=== Source data ===
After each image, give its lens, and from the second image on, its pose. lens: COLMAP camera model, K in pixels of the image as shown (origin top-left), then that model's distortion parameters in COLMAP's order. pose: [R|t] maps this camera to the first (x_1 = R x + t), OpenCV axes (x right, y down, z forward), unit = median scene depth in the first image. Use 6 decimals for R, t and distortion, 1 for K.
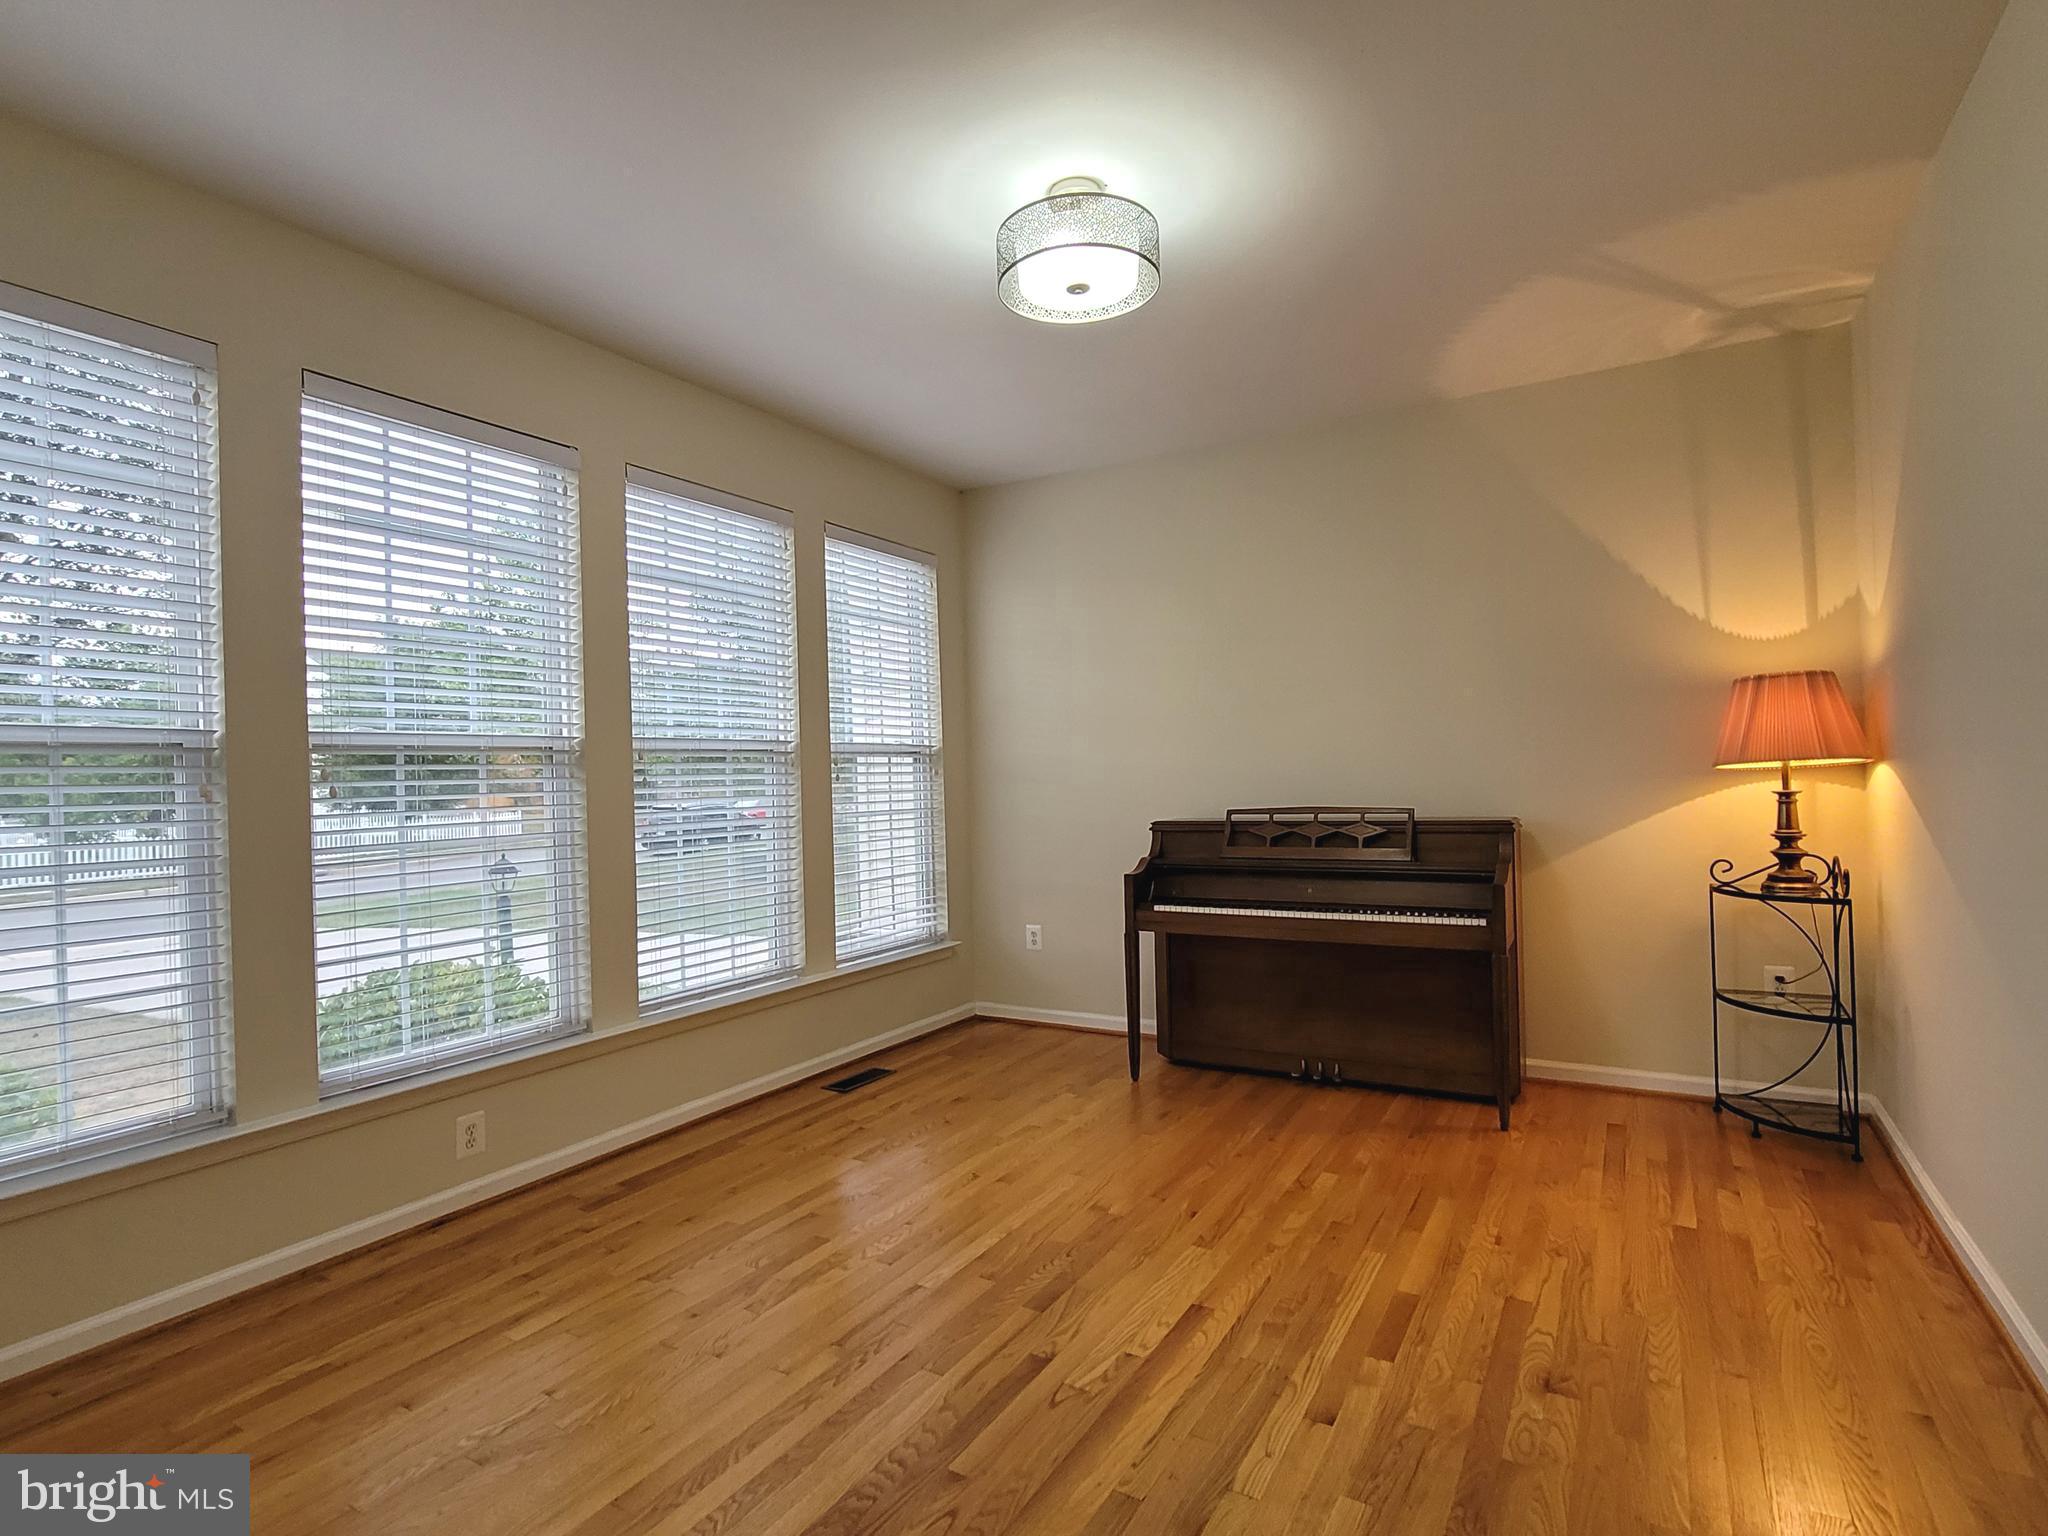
lens RADIAL K [[1144.3, 0, 1024.0], [0, 1144.3, 768.0], [0, 0, 1]] dist [0.001654, -0.000600]
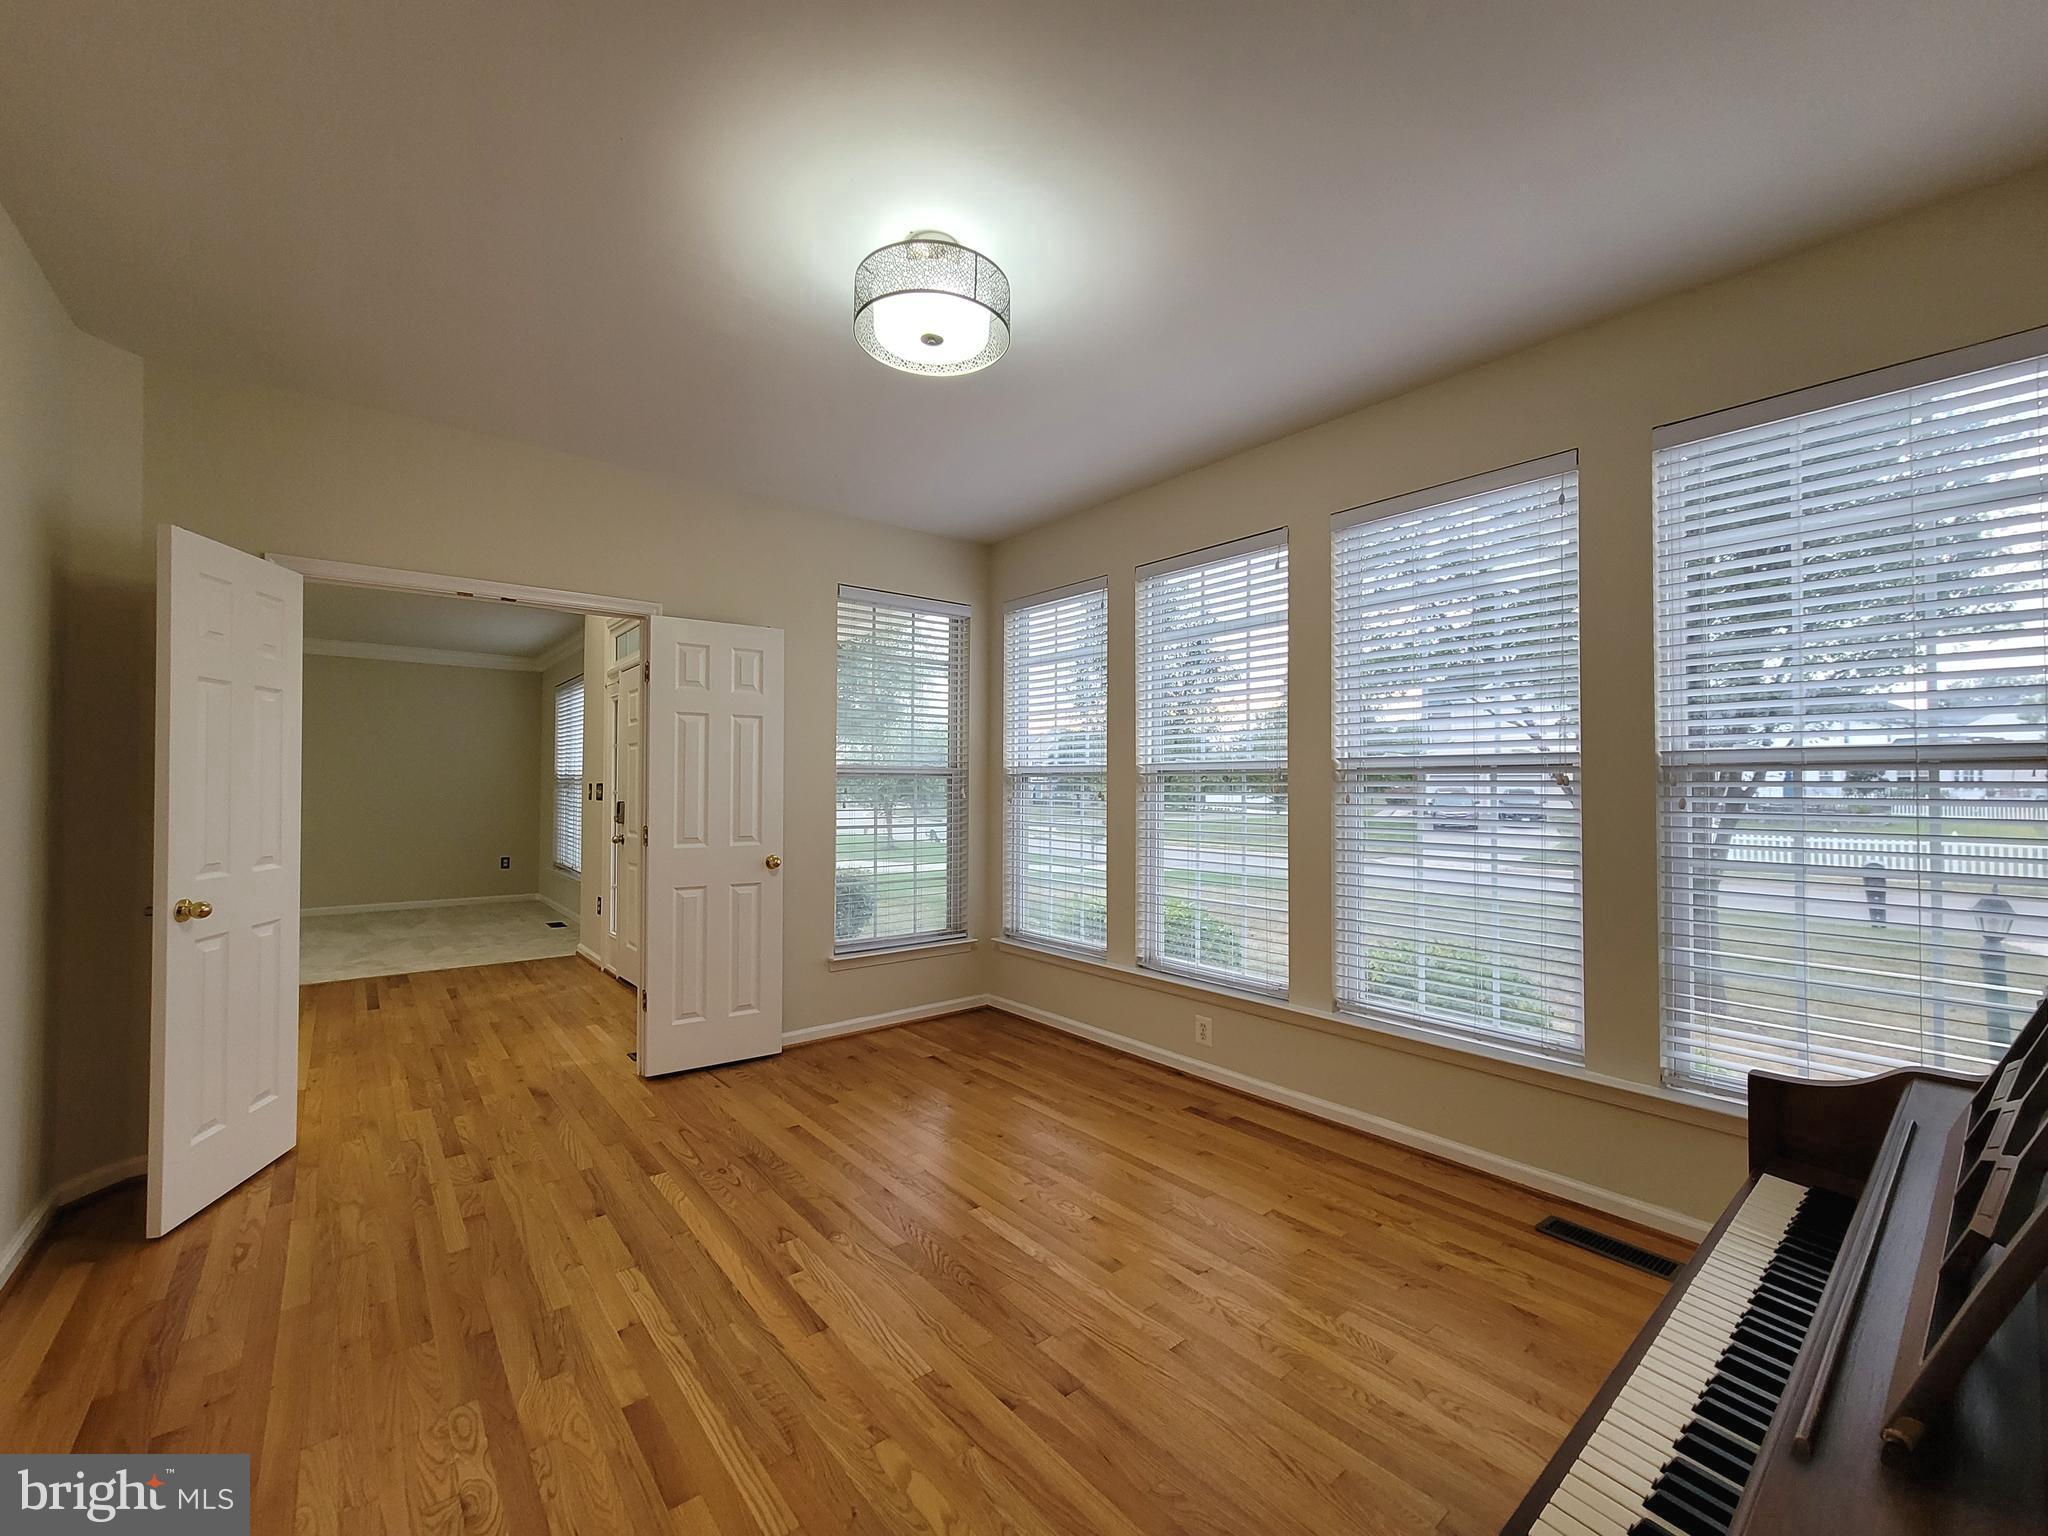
lens RADIAL K [[898.4, 0, 1024.0], [0, 898.4, 768.0], [0, 0, 1]] dist [-0.034915, -0.000224]
pose [[-0.411687, -0.009632, -0.911274, 0.697195], [-0.000827, 0.999948, -0.010196, -0.009421], [0.911325, -0.003444, -0.411674, 1.311467]]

=== Required work ===
Reproduce every line above verbatim, leaving out the pictures.

=== Response box ===
After each image, give its lens, and from the second image on, its pose. lens: COLMAP camera model, K in pixels of the image as shown (origin top-left), then that model's distortion parameters in COLMAP's order. pose: [R|t] maps this camera to the first (x_1 = R x + t), OpenCV axes (x right, y down, z forward), unit = median scene depth in the first image. Use 6 decimals for R, t and distortion, 1 for K.
lens RADIAL K [[1144.3, 0, 1024.0], [0, 1144.3, 768.0], [0, 0, 1]] dist [0.001654, -0.000600]
lens RADIAL K [[898.4, 0, 1024.0], [0, 898.4, 768.0], [0, 0, 1]] dist [-0.034915, -0.000224]
pose [[-0.411687, -0.009632, -0.911274, 0.697195], [-0.000827, 0.999948, -0.010196, -0.009421], [0.911325, -0.003444, -0.411674, 1.311467]]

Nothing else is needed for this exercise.